## START Dataset records
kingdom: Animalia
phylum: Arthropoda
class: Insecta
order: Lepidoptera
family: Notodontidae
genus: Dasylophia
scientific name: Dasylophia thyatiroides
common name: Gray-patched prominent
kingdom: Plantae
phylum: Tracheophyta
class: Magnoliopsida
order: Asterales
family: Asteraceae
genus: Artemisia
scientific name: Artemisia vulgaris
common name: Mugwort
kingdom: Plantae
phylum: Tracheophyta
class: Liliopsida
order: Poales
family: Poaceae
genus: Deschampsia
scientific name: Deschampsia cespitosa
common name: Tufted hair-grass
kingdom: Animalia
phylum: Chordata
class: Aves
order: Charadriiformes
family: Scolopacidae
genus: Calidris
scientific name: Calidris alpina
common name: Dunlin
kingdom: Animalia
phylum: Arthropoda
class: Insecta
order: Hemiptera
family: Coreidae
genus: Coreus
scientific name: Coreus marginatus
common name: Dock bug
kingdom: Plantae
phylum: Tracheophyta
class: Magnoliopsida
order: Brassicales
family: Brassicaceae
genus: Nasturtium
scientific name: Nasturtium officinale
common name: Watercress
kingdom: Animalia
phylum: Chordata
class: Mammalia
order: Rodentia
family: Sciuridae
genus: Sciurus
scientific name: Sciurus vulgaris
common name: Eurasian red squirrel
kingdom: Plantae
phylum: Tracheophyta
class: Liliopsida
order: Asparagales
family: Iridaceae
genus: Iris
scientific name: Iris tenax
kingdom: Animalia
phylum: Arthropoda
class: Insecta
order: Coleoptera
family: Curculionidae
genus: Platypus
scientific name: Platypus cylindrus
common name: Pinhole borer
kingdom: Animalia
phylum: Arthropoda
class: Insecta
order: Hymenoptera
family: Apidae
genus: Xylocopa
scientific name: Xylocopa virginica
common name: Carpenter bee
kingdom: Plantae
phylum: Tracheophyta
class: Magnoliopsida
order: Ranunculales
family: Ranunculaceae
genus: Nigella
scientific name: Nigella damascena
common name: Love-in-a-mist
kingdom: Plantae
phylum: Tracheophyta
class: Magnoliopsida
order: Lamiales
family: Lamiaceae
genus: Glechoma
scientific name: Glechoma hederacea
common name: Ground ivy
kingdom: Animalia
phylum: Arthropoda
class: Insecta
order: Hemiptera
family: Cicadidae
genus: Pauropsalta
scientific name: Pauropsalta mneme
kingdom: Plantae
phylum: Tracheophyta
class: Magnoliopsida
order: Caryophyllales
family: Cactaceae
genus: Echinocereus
## END Dataset records
* _Challenge_: Express every line above as a JSON list of strings, one string per line, with any blank lines left out.

* _Exercise output_:
[
  "kingdom: Animalia",
  "phylum: Arthropoda",
  "class: Insecta",
  "order: Lepidoptera",
  "family: Notodontidae",
  "genus: Dasylophia",
  "scientific name: Dasylophia thyatiroides",
  "common name: Gray-patched prominent",
  "kingdom: Plantae",
  "phylum: Tracheophyta",
  "class: Magnoliopsida",
  "order: Asterales",
  "family: Asteraceae",
  "genus: Artemisia",
  "scientific name: Artemisia vulgaris",
  "common name: Mugwort",
  "kingdom: Plantae",
  "phylum: Tracheophyta",
  "class: Liliopsida",
  "order: Poales",
  "family: Poaceae",
  "genus: Deschampsia",
  "scientific name: Deschampsia cespitosa",
  "common name: Tufted hair-grass",
  "kingdom: Animalia",
  "phylum: Chordata",
  "class: Aves",
  "order: Charadriiformes",
  "family: Scolopacidae",
  "genus: Calidris",
  "scientific name: Calidris alpina",
  "common name: Dunlin",
  "kingdom: Animalia",
  "phylum: Arthropoda",
  "class: Insecta",
  "order: Hemiptera",
  "family: Coreidae",
  "genus: Coreus",
  "scientific name: Coreus marginatus",
  "common name: Dock bug",
  "kingdom: Plantae",
  "phylum: Tracheophyta",
  "class: Magnoliopsida",
  "order: Brassicales",
  "family: Brassicaceae",
  "genus: Nasturtium",
  "scientific name: Nasturtium officinale",
  "common name: Watercress",
  "kingdom: Animalia",
  "phylum: Chordata",
  "class: Mammalia",
  "order: Rodentia",
  "family: Sciuridae",
  "genus: Sciurus",
  "scientific name: Sciurus vulgaris",
  "common name: Eurasian red squirrel",
  "kingdom: Plantae",
  "phylum: Tracheophyta",
  "class: Liliopsida",
  "order: Asparagales",
  "family: Iridaceae",
  "genus: Iris",
  "scientific name: Iris tenax",
  "kingdom: Animalia",
  "phylum: Arthropoda",
  "class: Insecta",
  "order: Coleoptera",
  "family: Curculionidae",
  "genus: Platypus",
  "scientific name: Platypus cylindrus",
  "common name: Pinhole borer",
  "kingdom: Animalia",
  "phylum: Arthropoda",
  "class: Insecta",
  "order: Hymenoptera",
  "family: Apidae",
  "genus: Xylocopa",
  "scientific name: Xylocopa virginica",
  "common name: Carpenter bee",
  "kingdom: Plantae",
  "phylum: Tracheophyta",
  "class: Magnoliopsida",
  "order: Ranunculales",
  "family: Ranunculaceae",
  "genus: Nigella",
  "scientific name: Nigella damascena",
  "common name: Love-in-a-mist",
  "kingdom: Plantae",
  "phylum: Tracheophyta",
  "class: Magnoliopsida",
  "order: Lamiales",
  "family: Lamiaceae",
  "genus: Glechoma",
  "scientific name: Glechoma hederacea",
  "common name: Ground ivy",
  "kingdom: Animalia",
  "phylum: Arthropoda",
  "class: Insecta",
  "order: Hemiptera",
  "family: Cicadidae",
  "genus: Pauropsalta",
  "scientific name: Pauropsalta mneme",
  "kingdom: Plantae",
  "phylum: Tracheophyta",
  "class: Magnoliopsida",
  "order: Caryophyllales",
  "family: Cactaceae",
  "genus: Echinocereus"
]